(Document segment):
Direct attach is probably easier, but could potentially interfere with production operations. It's also not always possible, particularly when the crashes are random and hard to reproduce. You can't use a crashdump if the process is stuck (100% cpu, or just not responding and not progressing). You have to attach a debugger directly.
Setting up the post-mortem debugger can work well, but it's an intrusive system-wide change. (Use drwatson.exe to revert to the default crash handler afterwards). Not all Visual Studio editions support being used as the post-mortem debugger, and it won't work if PostgreSQL is running as a service in a separate user account.
Crash dumps (minidumps) work well for intermittent, hard to reproduce crashes. You can also use crash dumps if you need to send the debuggable crash dump to somebody else for examination. Unlike direct attach, crash dumps are supported by the free Express editions of Visual Studio. Do not just send a crash dump to someone and assume they can do something with it; you should normally extract and send a stack trace. Only send a crash dump if asked.
Tools:
- Microsoft Visual Studio Professional - supports both crash dumps and direct attach, very easy, but costs $
- Microsoft Visual Studio Express 2010 - supports both crash dumps and direct attach after enabling "Expert Settings"
- Microsoft Visual Studio Express 2012 for Windows Desktop - supports both crash dumps and direct attach, very easy
Process Explorer
- only useful for getting the status of a backend without interrupting it, for tracking down apparent infinite loops etc.windbg
from Debugging Tools for Windows - supports both crash dumps and direct attach, somewhat less than user friendly
If you have Microsoft Visual Studio, use that. It's the easiest and best option.

(Provided material):
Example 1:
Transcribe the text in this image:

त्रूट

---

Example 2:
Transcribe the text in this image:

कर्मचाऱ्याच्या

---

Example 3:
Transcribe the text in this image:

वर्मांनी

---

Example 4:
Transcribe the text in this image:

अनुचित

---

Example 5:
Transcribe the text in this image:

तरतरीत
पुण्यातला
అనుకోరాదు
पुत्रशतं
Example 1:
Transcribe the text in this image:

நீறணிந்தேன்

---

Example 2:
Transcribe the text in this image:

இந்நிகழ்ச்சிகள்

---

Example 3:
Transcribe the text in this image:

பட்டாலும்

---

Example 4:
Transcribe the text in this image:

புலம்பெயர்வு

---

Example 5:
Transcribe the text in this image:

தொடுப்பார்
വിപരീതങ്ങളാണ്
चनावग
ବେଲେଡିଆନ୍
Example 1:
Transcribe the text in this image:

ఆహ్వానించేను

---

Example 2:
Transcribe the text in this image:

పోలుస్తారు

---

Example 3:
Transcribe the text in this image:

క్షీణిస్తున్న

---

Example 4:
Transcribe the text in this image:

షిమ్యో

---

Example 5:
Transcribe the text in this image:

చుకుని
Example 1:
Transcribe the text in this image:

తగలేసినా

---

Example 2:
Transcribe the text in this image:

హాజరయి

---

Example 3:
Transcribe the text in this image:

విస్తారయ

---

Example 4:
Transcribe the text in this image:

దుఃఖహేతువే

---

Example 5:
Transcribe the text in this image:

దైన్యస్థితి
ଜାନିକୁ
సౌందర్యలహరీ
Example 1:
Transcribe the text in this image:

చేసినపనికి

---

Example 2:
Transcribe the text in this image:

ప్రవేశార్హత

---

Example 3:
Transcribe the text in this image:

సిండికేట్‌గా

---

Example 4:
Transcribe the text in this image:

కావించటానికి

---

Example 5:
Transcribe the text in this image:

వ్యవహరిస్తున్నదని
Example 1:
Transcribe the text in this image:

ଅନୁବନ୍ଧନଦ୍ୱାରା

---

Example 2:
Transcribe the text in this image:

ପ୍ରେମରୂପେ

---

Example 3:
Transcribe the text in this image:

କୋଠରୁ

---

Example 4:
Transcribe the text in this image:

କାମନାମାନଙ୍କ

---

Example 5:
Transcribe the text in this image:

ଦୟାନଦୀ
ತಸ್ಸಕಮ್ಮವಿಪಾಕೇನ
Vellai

(Task to complete):
Reproduce the debugging text from "Direct attach is" through "separate user account.", inclusive.

(Solution below):
Direct attach is probably easier, but could potentially interfere with production operations. It's also not always possible, particularly when the crashes are random and hard to reproduce. You can't use a crashdump if the process is stuck (100% cpu, or just not responding and not progressing). You have to attach a debugger directly.
Setting up the post-mortem debugger can work well, but it's an intrusive system-wide change. (Use drwatson.exe to revert to the default crash handler afterwards). Not all Visual Studio editions support being used as the post-mortem debugger, and it won't work if PostgreSQL is running as a service in a separate user account.